*** Opening of Information shown ***
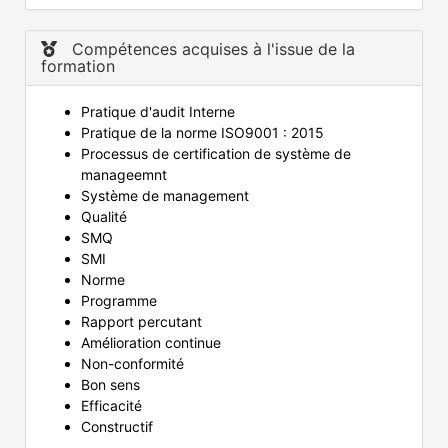
Compétences acquises à l'issue de la
formation
Pratique d'audit Interne
Pratique de la norme ISO9001 : 2015
Processus de certification de système de
manageemnt
Système de management
Qualité
SMQ
SMI
Norme
Programme
Rapport percutant
Amélioration continue
Non-conformité
Bon sens
Efficacité
Constructif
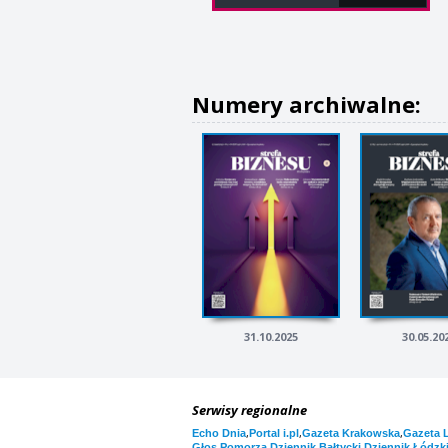
Numery archiwalne:
31.10.2025
30.05.20
Serwisy regionalne
,
,
,
Echo Dnia
Portal i.pl
Gazeta Krakowska
Gazeta 
,
,
Głos Pomorza
Dziennik Bałtycki
Dziennik Łódzk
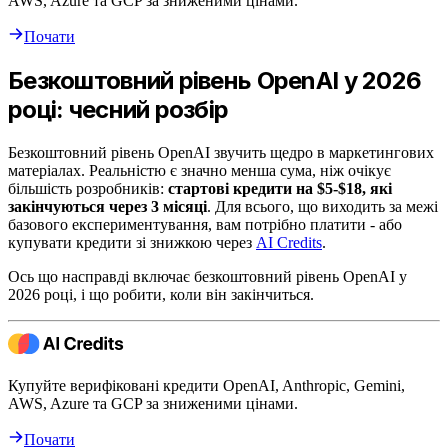
AWS, Azure та GCP за зниженими цінами.
Почати
Безкоштовний рівень OpenAI у 2026
році: чесний розбір
Безкоштовний рівень OpenAI звучить щедро в маркетингових
матеріалах. Реальністю є значно менша сума, ніж очікує
більшість розробників:
стартові кредити на $5-$18, які
закінчуються через 3 місяці
. Для всього, що виходить за межі
базового експериментування, вам потрібно платити - або
купувати кредити зі знижкою через
AI Credits
.
Ось що насправді включає безкоштовний рівень OpenAI у
2026 році, і що робити, коли він закінчиться.
Купуйте верифіковані кредити OpenAI, Anthropic, Gemini,
AWS, Azure та GCP за зниженими цінами.
Почати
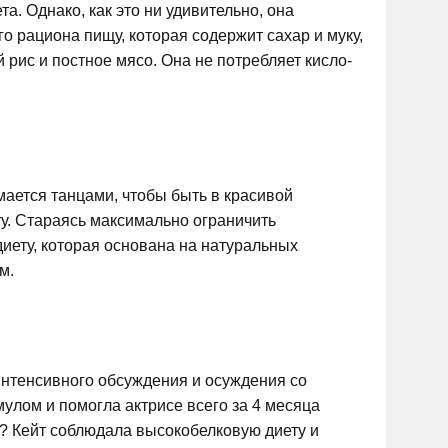
та. Однако, как это ни удивительно, она
о рациона пищу, которая содержит сахар и муку,
 рис и постное мясо. Она не потребляет кисло-
мается танцами, чтобы быть в красивой
ту. Стараясь максимально ограничить
иету, которая основана на натуральных
м.
 интенсивного обсуждения и осуждения со
улом и помогла актрисе всего за 4 месяца
ь? Кейт соблюдала высокобелковую диету и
*** Close of Information shown ***
**Job item**.
Copy out every line of text in the listing above word for word. Leave out the picture markers.

**Response area**.
Compétences acquises à l'issue de la
formation
Pratique d'audit Interne
Pratique de la norme ISO9001 : 2015
Processus de certification de système de
manageemnt
Système de management
Qualité
SMQ
SMI
Norme
Programme
Rapport percutant
Amélioration continue
Non-conformité
Bon sens
Efficacité
Constructif
Numery archiwalne:
31.10.2025
30.05.20
Serwisy regionalne
,
,
,
Echo Dnia
Portal i.pl
Gazeta Krakowska
Gazeta 
,
,
Głos Pomorza
Dziennik Bałtycki
Dziennik Łódzk
AWS, Azure та GCP за зниженими цінами.
Почати
Безкоштовний рівень OpenAI у 2026
році: чесний розбір
Безкоштовний рівень OpenAI звучить щедро в маркетингових
матеріалах. Реальністю є значно менша сума, ніж очікує
більшість розробників:
стартові кредити на $5-$18, які
закінчуються через 3 місяці
. Для всього, що виходить за межі
базового експериментування, вам потрібно платити - або
купувати кредити зі знижкою через
AI Credits
.
Ось що насправді включає безкоштовний рівень OpenAI у
2026 році, і що робити, коли він закінчиться.
Купуйте верифіковані кредити OpenAI, Anthropic, Gemini,
AWS, Azure та GCP за зниженими цінами.
Почати
та. Однако, как это ни удивительно, она
о рациона пищу, которая содержит сахар и муку,
 рис и постное мясо. Она не потребляет кисло-
мается танцами, чтобы быть в красивой
ту. Стараясь максимально ограничить
иету, которая основана на натуральных
м.
 интенсивного обсуждения и осуждения со
улом и помогла актрисе всего за 4 месяца
ь? Кейт соблюдала высокобелковую диету и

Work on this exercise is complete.